Data shown ::
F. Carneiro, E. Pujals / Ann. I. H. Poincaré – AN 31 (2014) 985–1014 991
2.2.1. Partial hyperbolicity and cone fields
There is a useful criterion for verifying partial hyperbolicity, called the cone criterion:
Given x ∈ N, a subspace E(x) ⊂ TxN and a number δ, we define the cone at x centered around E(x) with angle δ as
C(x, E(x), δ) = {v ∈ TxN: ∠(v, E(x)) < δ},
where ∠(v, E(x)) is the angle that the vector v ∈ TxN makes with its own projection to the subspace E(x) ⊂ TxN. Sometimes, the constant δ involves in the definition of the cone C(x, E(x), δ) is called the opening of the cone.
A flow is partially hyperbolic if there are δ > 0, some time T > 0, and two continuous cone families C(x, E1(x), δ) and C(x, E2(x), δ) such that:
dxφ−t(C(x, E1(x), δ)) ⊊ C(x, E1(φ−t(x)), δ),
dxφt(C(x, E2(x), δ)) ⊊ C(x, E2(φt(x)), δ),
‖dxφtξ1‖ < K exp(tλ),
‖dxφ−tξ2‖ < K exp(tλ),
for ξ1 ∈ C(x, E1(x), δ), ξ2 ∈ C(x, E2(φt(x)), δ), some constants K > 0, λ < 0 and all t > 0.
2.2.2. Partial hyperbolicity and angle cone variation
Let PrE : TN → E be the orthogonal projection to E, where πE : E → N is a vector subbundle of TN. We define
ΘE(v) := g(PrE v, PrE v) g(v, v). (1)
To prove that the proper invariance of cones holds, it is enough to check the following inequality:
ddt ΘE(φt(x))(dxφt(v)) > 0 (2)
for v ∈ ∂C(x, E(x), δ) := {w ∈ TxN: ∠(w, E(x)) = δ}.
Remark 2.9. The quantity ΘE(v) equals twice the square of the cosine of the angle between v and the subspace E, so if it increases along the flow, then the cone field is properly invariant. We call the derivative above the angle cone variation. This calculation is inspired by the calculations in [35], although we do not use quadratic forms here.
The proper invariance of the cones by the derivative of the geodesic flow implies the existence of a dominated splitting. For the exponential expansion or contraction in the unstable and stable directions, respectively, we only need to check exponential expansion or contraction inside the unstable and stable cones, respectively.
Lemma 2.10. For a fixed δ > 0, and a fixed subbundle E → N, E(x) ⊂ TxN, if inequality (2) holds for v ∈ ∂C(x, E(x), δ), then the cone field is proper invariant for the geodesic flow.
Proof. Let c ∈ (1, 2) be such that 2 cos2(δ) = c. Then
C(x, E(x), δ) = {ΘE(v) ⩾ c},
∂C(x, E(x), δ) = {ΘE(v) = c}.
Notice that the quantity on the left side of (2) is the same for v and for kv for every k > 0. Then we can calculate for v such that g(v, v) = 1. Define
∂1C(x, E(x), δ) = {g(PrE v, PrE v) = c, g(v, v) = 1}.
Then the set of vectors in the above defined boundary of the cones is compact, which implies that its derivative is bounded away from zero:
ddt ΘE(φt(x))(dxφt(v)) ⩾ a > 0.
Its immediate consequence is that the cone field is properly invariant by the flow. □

Problem statement :: Write each entry out again, exactly as it reads above.

Answer to the problem ::
F. Carneiro, E. Pujals / Ann. I. H. Poincaré – AN 31 (2014) 985–1014 991
2.2.1. Partial hyperbolicity and cone fields
There is a useful criterion for verifying partial hyperbolicity, called the cone criterion:
Given x ∈ N, a subspace E(x) ⊂ TxN and a number δ, we define the cone at x centered around E(x) with angle δ as
C(x, E(x), δ) = {v ∈ TxN: ∠(v, E(x)) < δ},
where ∠(v, E(x)) is the angle that the vector v ∈ TxN makes with its own projection to the subspace E(x) ⊂ TxN. Sometimes, the constant δ involves in the definition of the cone C(x, E(x), δ) is called the opening of the cone.
A flow is partially hyperbolic if there are δ > 0, some time T > 0, and two continuous cone families C(x, E1(x), δ) and C(x, E2(x), δ) such that:
dxφ−t(C(x, E1(x), δ)) ⊊ C(x, E1(φ−t(x)), δ),
dxφt(C(x, E2(x), δ)) ⊊ C(x, E2(φt(x)), δ),
‖dxφtξ1‖ < K exp(tλ),
‖dxφ−tξ2‖ < K exp(tλ),
for ξ1 ∈ C(x, E1(x), δ), ξ2 ∈ C(x, E2(φt(x)), δ), some constants K > 0, λ < 0 and all t > 0.
2.2.2. Partial hyperbolicity and angle cone variation
Let PrE : TN → E be the orthogonal projection to E, where πE : E → N is a vector subbundle of TN. We define
ΘE(v) := g(PrE v, PrE v) g(v, v). (1)
To prove that the proper invariance of cones holds, it is enough to check the following inequality:
ddt ΘE(φt(x))(dxφt(v)) > 0 (2)
for v ∈ ∂C(x, E(x), δ) := {w ∈ TxN: ∠(w, E(x)) = δ}.
Remark 2.9. The quantity ΘE(v) equals twice the square of the cosine of the angle between v and the subspace E, so if it increases along the flow, then the cone field is properly invariant. We call the derivative above the angle cone variation. This calculation is inspired by the calculations in [35], although we do not use quadratic forms here.
The proper invariance of the cones by the derivative of the geodesic flow implies the existence of a dominated splitting. For the exponential expansion or contraction in the unstable and stable directions, respectively, we only need to check exponential expansion or contraction inside the unstable and stable cones, respectively.
Lemma 2.10. For a fixed δ > 0, and a fixed subbundle E → N, E(x) ⊂ TxN, if inequality (2) holds for v ∈ ∂C(x, E(x), δ), then the cone field is proper invariant for the geodesic flow.
Proof. Let c ∈ (1, 2) be such that 2 cos2(δ) = c. Then
C(x, E(x), δ) = {ΘE(v) ⩾ c},
∂C(x, E(x), δ) = {ΘE(v) = c}.
Notice that the quantity on the left side of (2) is the same for v and for kv for every k > 0. Then we can calculate for v such that g(v, v) = 1. Define
∂1C(x, E(x), δ) = {g(PrE v, PrE v) = c, g(v, v) = 1}.
Then the set of vectors in the above defined boundary of the cones is compact, which implies that its derivative is bounded away from zero:
ddt ΘE(φt(x))(dxφt(v)) ⩾ a > 0.
Its immediate consequence is that the cone field is properly invariant by the flow. □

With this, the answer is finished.